# Chops, peppers, Z cakes and a baby buddy



## Que~Dawg (Oct 12, 2009)

Got some nice chops and paired them up with some of the last of the fresh sweet banana peppers from the garden and a zucchini jalapeno pepper flat cake also from the garden. 

The chops all lined up 





This one is mine 




The sweet banana pepper with some spicy dip 




The cakes 




Yep it was good 




My Baby Buddy


----------



## Justaguy (Oct 12, 2009)

Perfect!    Nice grill marks too!


----------



## Shores (Oct 13, 2009)

Only one thing to say...WOW!


----------



## ScottyDaQ (Oct 13, 2009)

Oh MAN!

I was hoping for the Zebra Cakes they have on the ends of the aisles at the supermarket!   

Great pics, Great looking food, and Super Cute Kidlet !!!!


----------



## Griff (Oct 13, 2009)

Excellent food and pics. Cute kid.


----------



## Vermin999 (Oct 13, 2009)

Outstanding!!!


----------



## Puff1 (Oct 13, 2009)

WOW!


----------



## bigwheel (Oct 13, 2009)

Mighty fine looking grub and chillins you got there. Not sure but you might get her checked for a condition called strabismus (sic) imbalance in the eye muscles. Oldest daughter had it back when she was about that age. Still has it despite an operation by the way. The different amounts of visible whites of the eyes is a clue. Yall already had it checked or if it happen to be the way the light is shining on her purty face..I take this all back of course

bigwheel


----------



## bknox (Oct 13, 2009)

OMG!!!! Thats what I'm talking about! I ma going to print these pictures to use as a guide for how all pork chops should look.

Good looking kid as well. What a cutie!


----------



## Que~Dawg (Oct 13, 2009)

bknox said:
			
		

> OMG!!!! Thats what I'm talking about! I ma going to print these pictures to use as a guide for how all pork chops should look.
> 
> Good looking kid as well. What a cutie!



Wow thanks my friend... But I think you will be just fine around the Ol'grill, with them skills you have.


----------



## Big Bears BBQ (Oct 13, 2009)

That's some great looking stuff peppers look really good............


----------



## evapman (Oct 13, 2009)

WOW!! you sir are a food artist!


----------



## Que~Dawg (Oct 14, 2009)

evapman said:
			
		

> WOW!! you sir are a food artist!



Why thank you evapman


----------



## 007bond-jb (Oct 14, 2009)

Real nice pic's What kind of camera are you using?


----------



## LarryWolfe (Oct 14, 2009)

Very nice!!!!


----------



## Captain Morgan (Oct 14, 2009)

excellent!  can we have the flat cake recipe?

I make Paula Deen's okra fry bread a lot , that stuff
is addicting.


----------



## Puff1 (Oct 14, 2009)

Captain Morgan said:
			
		

> excellent!  can we have the flat cake recipe?
> 
> I make Paula Deen's okra fry bread a lot , that stuff
> is addicting.


I'll be needing that recipe. I haven't wandered into okra land yet. Saw some at the produce store once.......once.


----------



## Que~Dawg (Oct 14, 2009)

RAW RECORDS>
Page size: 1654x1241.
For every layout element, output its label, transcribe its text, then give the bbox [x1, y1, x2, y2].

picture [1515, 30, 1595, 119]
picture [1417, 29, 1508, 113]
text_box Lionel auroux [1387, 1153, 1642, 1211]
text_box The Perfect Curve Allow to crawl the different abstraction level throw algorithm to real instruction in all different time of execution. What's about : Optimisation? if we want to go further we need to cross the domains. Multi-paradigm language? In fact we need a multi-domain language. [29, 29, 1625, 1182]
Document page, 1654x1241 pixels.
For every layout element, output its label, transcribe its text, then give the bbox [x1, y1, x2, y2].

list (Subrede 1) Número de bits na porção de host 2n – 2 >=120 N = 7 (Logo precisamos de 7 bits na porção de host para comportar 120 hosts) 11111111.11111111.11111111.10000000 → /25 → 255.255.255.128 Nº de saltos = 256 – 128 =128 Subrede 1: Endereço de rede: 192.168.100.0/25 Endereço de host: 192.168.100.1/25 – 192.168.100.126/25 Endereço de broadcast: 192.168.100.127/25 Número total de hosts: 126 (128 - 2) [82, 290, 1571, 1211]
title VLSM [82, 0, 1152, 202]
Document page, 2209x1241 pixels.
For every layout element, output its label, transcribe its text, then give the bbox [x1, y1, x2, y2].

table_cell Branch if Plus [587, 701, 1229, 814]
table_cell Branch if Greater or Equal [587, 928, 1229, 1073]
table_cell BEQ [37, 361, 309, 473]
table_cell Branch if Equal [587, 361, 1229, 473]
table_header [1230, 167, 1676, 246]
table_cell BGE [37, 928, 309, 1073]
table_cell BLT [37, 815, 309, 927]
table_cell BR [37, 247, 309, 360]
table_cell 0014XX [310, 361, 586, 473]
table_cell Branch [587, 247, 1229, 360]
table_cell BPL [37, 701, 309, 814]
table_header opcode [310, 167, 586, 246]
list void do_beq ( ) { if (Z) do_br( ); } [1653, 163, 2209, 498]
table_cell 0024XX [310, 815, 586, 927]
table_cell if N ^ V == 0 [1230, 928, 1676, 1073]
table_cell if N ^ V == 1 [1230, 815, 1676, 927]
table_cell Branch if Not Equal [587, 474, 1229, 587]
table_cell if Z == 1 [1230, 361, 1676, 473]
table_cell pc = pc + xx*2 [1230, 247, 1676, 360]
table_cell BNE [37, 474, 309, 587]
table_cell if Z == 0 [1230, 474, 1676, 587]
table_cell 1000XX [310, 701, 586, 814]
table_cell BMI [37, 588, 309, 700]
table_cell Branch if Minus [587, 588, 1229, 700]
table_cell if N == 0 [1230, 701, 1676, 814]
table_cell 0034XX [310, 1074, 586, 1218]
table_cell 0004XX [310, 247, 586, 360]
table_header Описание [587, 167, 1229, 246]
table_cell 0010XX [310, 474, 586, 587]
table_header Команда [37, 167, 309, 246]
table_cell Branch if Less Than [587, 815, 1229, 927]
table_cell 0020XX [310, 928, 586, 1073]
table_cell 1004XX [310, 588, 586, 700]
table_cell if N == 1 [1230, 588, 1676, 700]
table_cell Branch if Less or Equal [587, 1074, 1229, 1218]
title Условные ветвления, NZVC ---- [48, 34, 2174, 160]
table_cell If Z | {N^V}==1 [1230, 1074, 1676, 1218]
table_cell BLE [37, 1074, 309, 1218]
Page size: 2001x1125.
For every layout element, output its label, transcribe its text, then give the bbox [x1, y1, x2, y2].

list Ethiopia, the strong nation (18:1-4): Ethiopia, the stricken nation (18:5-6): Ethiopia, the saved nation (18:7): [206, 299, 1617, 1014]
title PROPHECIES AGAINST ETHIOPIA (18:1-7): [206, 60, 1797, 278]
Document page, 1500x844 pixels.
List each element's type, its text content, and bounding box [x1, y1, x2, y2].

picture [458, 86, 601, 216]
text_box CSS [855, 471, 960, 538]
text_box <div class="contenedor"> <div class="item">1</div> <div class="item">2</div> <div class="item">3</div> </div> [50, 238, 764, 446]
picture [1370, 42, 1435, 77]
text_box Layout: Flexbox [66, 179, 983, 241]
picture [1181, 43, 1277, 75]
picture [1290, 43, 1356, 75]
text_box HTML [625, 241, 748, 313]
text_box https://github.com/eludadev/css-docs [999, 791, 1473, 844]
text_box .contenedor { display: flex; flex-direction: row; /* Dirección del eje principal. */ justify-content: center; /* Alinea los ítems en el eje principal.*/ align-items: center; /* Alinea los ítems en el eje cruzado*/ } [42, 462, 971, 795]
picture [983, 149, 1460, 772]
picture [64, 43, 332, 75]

PROBLEM> Say whether each statement agrees with the forum thread about chops and peppers, answering yes or no and quoting the words that decide it: 1. The zucchini jalapeno pepper flat cake came from the garden. 2. ScottyDaQ had been hoping for Zebra Cakes. 3. Puff1 has already cooked with okra.

THE RESPONSE>
1. Yes: "a zucchini jalapeno pepper flat cake also from the garden"
2. Yes: "I was hoping for the Zebra Cakes they have on the ends of the aisles at the supermarket!"
3. No: "I haven't wandered into okra land yet."